What this task involves: From the first line of the listing below to the line containing "not need to", write out everything exactly. No pictures.

Data under study:
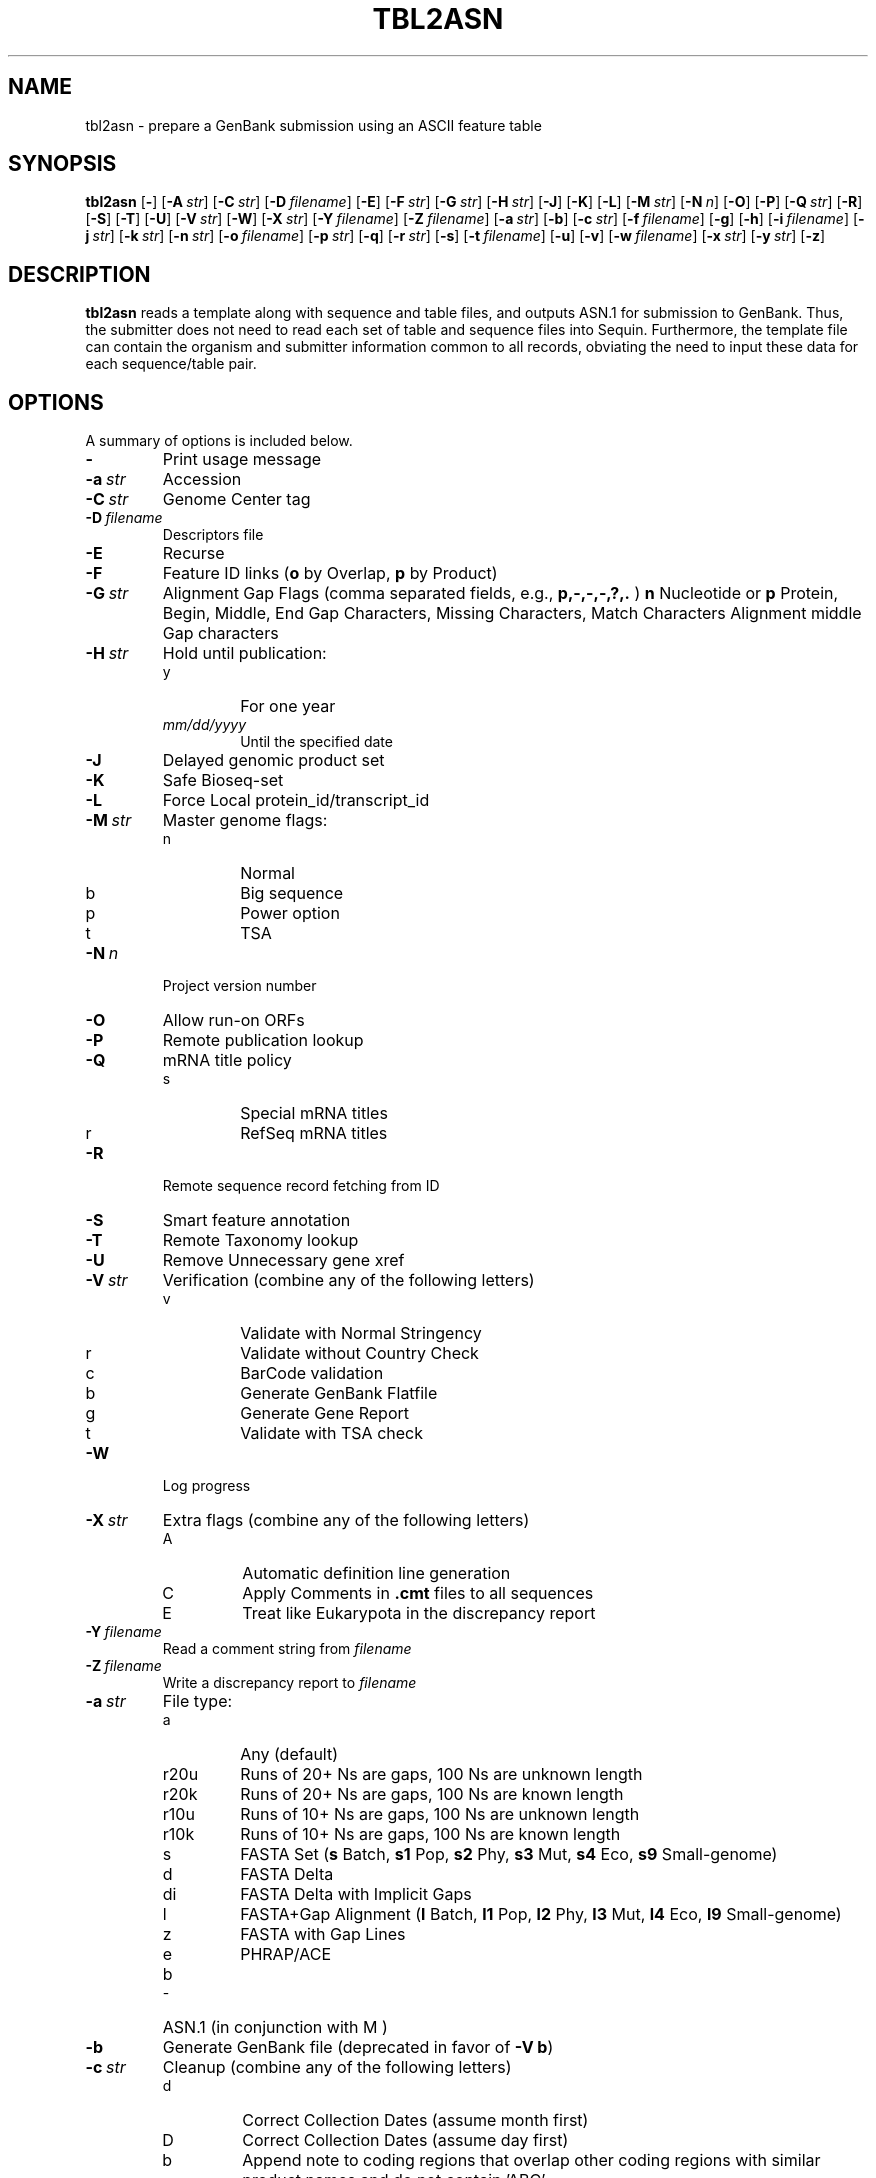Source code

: .TH TBL2ASN 1 2012-06-24 NCBI "NCBI Tools User's Manual"
.SH NAME
tbl2asn \- prepare a GenBank submission using an ASCII feature table
.SH SYNOPSIS
.B tbl2asn
[\|\fB\-\fP\|]
[\|\fB\-A\fP\ \fIstr\fP\|]
[\|\fB\-C\fP\ \fIstr\fP\|]
[\|\fB\-D\fP\ \fIfilename\fP\|]
[\|\fB\-E\fP\|]
[\|\fB\-F\fP\ \fIstr\fP\|]
[\|\fB\-G\fP\ \fIstr\fP\|]
[\|\fB\-H\fP\ \fIstr\fP\|]
[\|\fB\-J\fP\|]
[\|\fB\-K\fP\|]
[\|\fB\-L\fP\|]
[\|\fB\-M\fP\ \fIstr\fP\|]
[\|\fB\-N\fP\ \fIn\fP\|]
[\|\fB\-O\fP\|]
[\|\fB\-P\fP\|]
[\|\fB\-Q\fP\ \fIstr\fP\|]
[\|\fB\-R\fP\|]
[\|\fB\-S\fP\|]
[\|\fB\-T\fP\|]
[\|\fB\-U\fP\|]
[\|\fB\-V\fP\ \fIstr\fP\|]
[\|\fB\-W\fP\|]
[\|\fB\-X\fP\ \fIstr\fP\|]
[\|\fB\-Y\fP\ \fIfilename\fP\|]
[\|\fB\-Z\fP\ \fIfilename\fP\|]
[\|\fB\-a\fP\ \fIstr\fP\|]
[\|\fB\-b\fP\|]
[\|\fB\-c\fP\ \fIstr\fP\|]
[\|\fB\-f\fP\ \fIfilename\fP\|]
[\|\fB\-g\fP\|]
[\|\fB\-h\fP\|]
[\|\fB\-i\fP\ \fIfilename\fP\|]
[\|\fB\-j\fP\ \fIstr\fP\|]
[\|\fB\-k\fP\ \fIstr\fP\|]
[\|\fB\-n\fP\ \fIstr\fP\|]
[\|\fB\-o\fP\ \fIfilename\fP\|]
[\|\fB\-p\fP\ \fIstr\fP\|]
[\|\fB\-q\fP\|]
[\|\fB\-r\fP\ \fIstr\fP\|]
[\|\fB\-s\fP\|]
[\|\fB\-t\fP\ \fIfilename\fP\|]
[\|\fB\-u\fP\|]
[\|\fB\-v\fP\|]
[\|\fB\-w\fP\ \fIfilename\fP\|]
[\|\fB\-x\fP\ \fIstr\fP\|]
[\|\fB\-y\fP\ \fIstr\fP\|]
[\|\fB\-z\fP\|]
.SH DESCRIPTION
\fBtbl2asn\fP reads a template along with sequence and table files,
and outputs ASN.1 for submission to GenBank. Thus, the submitter does
not need to read each set of table and sequence files into
Sequin. Furthermore, the template file can contain the organism and
submitter information common to all records, obviating the need to
input these data for each sequence/table pair.
.SH OPTIONS
A summary of options is included below.
.TP
\fB\-\fP
Print usage message
.TP
\fB\-a\fP\ \fIstr\fP
Accession
.TP
\fB\-C\fP\ \fIstr\fP
Genome Center tag
.TP
\fB\-D\fP\ \fIfilename\fP
Descriptors file
.TP
\fB\-E\fP
Recurse
.TP
\fB\-F\fP
Feature ID links (\fBo\fP by Overlap, \fBp\fP by Product)
.TP
\fB\-G\fP\ \fIstr\fP
Alignment Gap Flags (comma separated fields, e.g., \fBp,\-,\-,\-,?,.\fP )
\fBn\fP Nucleotide or \fBp\fP Protein,
Begin, Middle, End Gap Characters,
Missing Characters, Match Characters
Alignment middle Gap characters
.TP
\fB\-H\fP\ \fIstr\fP
Hold until publication:
.RS
.PD 0
.IP y
For one year
.IP \fImm/dd/yyyy\fP
Until the specified date
.PD
.RE
.TP
\fB\-J\fP
Delayed genomic product set
.TP
\fB\-K\fP
Safe Bioseq-set
.TP
\fB\-L\fP
Force Local protein_id/transcript_id
.TP
\fB\-M\fP\ \fIstr\fP
Master genome flags:
.RS
.PD 0
.IP n
Normal
.IP b
Big sequence
.IP p
Power option
.IP t
TSA
.PD
.RE
.TP
\fB\-N\fP\ \fIn\fP
Project version number
.TP
\fB\-O\fP
Allow run-on ORFs
.TP
\fB\-P\fP
Remote publication lookup
.TP
\fB\-Q\fP
mRNA title policy
.RS
.PD 0
.IP s
Special mRNA titles
.IP r
RefSeq mRNA titles
.PD
.RE
.TP
\fB\-R\fP
Remote sequence record fetching from ID
.TP
\fB\-S\fP
Smart feature annotation
.TP
\fB\-T\fP
Remote Taxonomy lookup
.TP
\fB\-U\fP
Remove Unnecessary gene xref
.TP
\fB\-V\fP\ \fIstr\fP
Verification (combine any of the following letters)
.RS
.PD 0
.IP v
Validate with Normal Stringency
.IP r
Validate without Country Check
.IP c
BarCode validation
.IP b
Generate GenBank Flatfile
.IP g
Generate Gene Report
.IP t
Validate with TSA check
.PD
.RE
.TP
\fB\-W\fP
Log progress
.TP
\fB\-X\fP\ \fIstr\fP
Extra flags (combine any of the following letters)
.RS
.PD 0
.IP A
Automatic definition line generation
.IP C
Apply Comments in \fB.cmt\fP files to all sequences
.IP E
Treat like Eukarypota in the discrepancy report
.PD
.RE
.TP
\fB\-Y\fP\ \fIfilename\fP
Read a comment string from \fIfilename\fP
.TP
\fB\-Z\fP\ \fIfilename\fP
Write a discrepancy report to \fIfilename\fP
.TP
\fB\-a\fP\ \fIstr\fP
File type:
.RS
.PD 0
.IP a
Any (default)
.IP r20u
Runs of 20+ Ns are gaps, 100 Ns are unknown length
.IP r20k
Runs of 20+ Ns are gaps, 100 Ns are known length
.IP r10u
Runs of 10+ Ns are gaps, 100 Ns are unknown length
.IP r10k
Runs of 10+ Ns are gaps, 100 Ns are known length
.IP s
FASTA Set (\fBs\fP Batch, \fBs1\fP Pop, \fBs2\fP Phy, \fBs3\fP Mut,
\fBs4\fP Eco, \fBs9\fP Small-genome)
.IP d
FASTA Delta
.IP di
FASTA Delta with Implicit Gaps
.IP l
FASTA+Gap Alignment (\fBl\fP Batch, \fBl1\fP Pop, \fBl2\fP Phy, \fBl3\fP Mut,
\fBl4\fP Eco, \fBl9\fP Small-genome)
.IP z
FASTA with Gap Lines
.IP e
PHRAP/ACE
.IP b
ASN.1 (in conjunction with \bF-M\fP)
.PD
.RE
.TP
\fB\-b\fP
Generate GenBank file (deprecated in favor of \fB-V b\fP)
.TP
\fB\-c\fP\ \fIstr\fP
Cleanup (combine any of the following letters)
.RS
.PD 0
.IP d
Correct Collection Dates (assume month first)
.IP D
Correct Collection Dates (assume day first)
.IP b
Append note to coding regions that overlap other coding regions with
similar product names and do not contain 'ABC'
.IP x
Extend partial ends of features by one or two nucleotides to abut gaps
or sequence ends
.IP s
Add exception to short introns
.IP f
Fix product names
.PD
.RE
.TP
\fB\-f\fP\ \fIfilename\fP
Single table file
.TP
\fB\-g\fP
Input is a genomic product set
.TP
\fB\-h\fP
Convert general ID to note
.TP
\fB\-i\fP\ \fIfilename\fP
Single input file
.TP
\fB\-j\fP\ \fIstr\fP
Source qualifiers
.TP
\fB\-k\fP\ \fIstr\fP
CDS flags (combine any of the following letters)
.RS
.PD 0
.IP c
Annotate Longest ORF
.IP r
Allow Runon ORFs
.IP m
Allow Alternative Starts
.IP k
Set Conflict on Mismatch
.PD
.RE
.TP
\fB\-n\fP\ \fIstr\fP
Organism name
.TP
\fB\-o\fP\ \fIfilename\fP
Single output file
.TP
\fB\-p\fP\ \fIstr\fP
Path to files
.TP
\fB\-q\fP
Set sequence ID from input file name
.TP
\fB\-r\fP\ \fIstr\fP
Path for results
.TP
\fB\-s\fP
Read FASTAs as Set
.TP
\fB\-t\fP\ \fIfilename\fP
Read template from \fIfilename\fP
.TP
\fB\-u\fP
Convert GenProdSet to NucProtSet
.TP
\fB\-v\fP
Validate (deprecated in favor of \fB-V v\fP)
.TP
\fB\-w\fP\ \fIfilename\fP
Single structured comment file
.TP
\fB\-x\fP\ \fIstr\fP
Suffix (default = \fB.fsa\fP)
.TP
\fB\-y\fP\ \fIstr\fP
.TP
\fB\-z\fP
Clean up log file
Comment
.SH AUTHOR
The National Center for Biotechnology Information.
.SH SEE ALSO
.ad l
.BR Psequin (1),
.BR sbtedit (1),
tbl2asn.txt,
<http://www.ncbi.nlm.nih.gov/Sequin/table.html>.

Task solution:
Source code

: .TH TBL2ASN 1 2012-06-24 NCBI "NCBI Tools User's Manual"
.SH NAME
tbl2asn \- prepare a GenBank submission using an ASCII feature table
.SH SYNOPSIS
.B tbl2asn
[\|\fB\-\fP\|]
[\|\fB\-A\fP\ \fIstr\fP\|]
[\|\fB\-C\fP\ \fIstr\fP\|]
[\|\fB\-D\fP\ \fIfilename\fP\|]
[\|\fB\-E\fP\|]
[\|\fB\-F\fP\ \fIstr\fP\|]
[\|\fB\-G\fP\ \fIstr\fP\|]
[\|\fB\-H\fP\ \fIstr\fP\|]
[\|\fB\-J\fP\|]
[\|\fB\-K\fP\|]
[\|\fB\-L\fP\|]
[\|\fB\-M\fP\ \fIstr\fP\|]
[\|\fB\-N\fP\ \fIn\fP\|]
[\|\fB\-O\fP\|]
[\|\fB\-P\fP\|]
[\|\fB\-Q\fP\ \fIstr\fP\|]
[\|\fB\-R\fP\|]
[\|\fB\-S\fP\|]
[\|\fB\-T\fP\|]
[\|\fB\-U\fP\|]
[\|\fB\-V\fP\ \fIstr\fP\|]
[\|\fB\-W\fP\|]
[\|\fB\-X\fP\ \fIstr\fP\|]
[\|\fB\-Y\fP\ \fIfilename\fP\|]
[\|\fB\-Z\fP\ \fIfilename\fP\|]
[\|\fB\-a\fP\ \fIstr\fP\|]
[\|\fB\-b\fP\|]
[\|\fB\-c\fP\ \fIstr\fP\|]
[\|\fB\-f\fP\ \fIfilename\fP\|]
[\|\fB\-g\fP\|]
[\|\fB\-h\fP\|]
[\|\fB\-i\fP\ \fIfilename\fP\|]
[\|\fB\-j\fP\ \fIstr\fP\|]
[\|\fB\-k\fP\ \fIstr\fP\|]
[\|\fB\-n\fP\ \fIstr\fP\|]
[\|\fB\-o\fP\ \fIfilename\fP\|]
[\|\fB\-p\fP\ \fIstr\fP\|]
[\|\fB\-q\fP\|]
[\|\fB\-r\fP\ \fIstr\fP\|]
[\|\fB\-s\fP\|]
[\|\fB\-t\fP\ \fIfilename\fP\|]
[\|\fB\-u\fP\|]
[\|\fB\-v\fP\|]
[\|\fB\-w\fP\ \fIfilename\fP\|]
[\|\fB\-x\fP\ \fIstr\fP\|]
[\|\fB\-y\fP\ \fIstr\fP\|]
[\|\fB\-z\fP\|]
.SH DESCRIPTION
\fBtbl2asn\fP reads a template along with sequence and table files,
and outputs ASN.1 for submission to GenBank. Thus, the submitter does
not need to read each set of table and sequence files into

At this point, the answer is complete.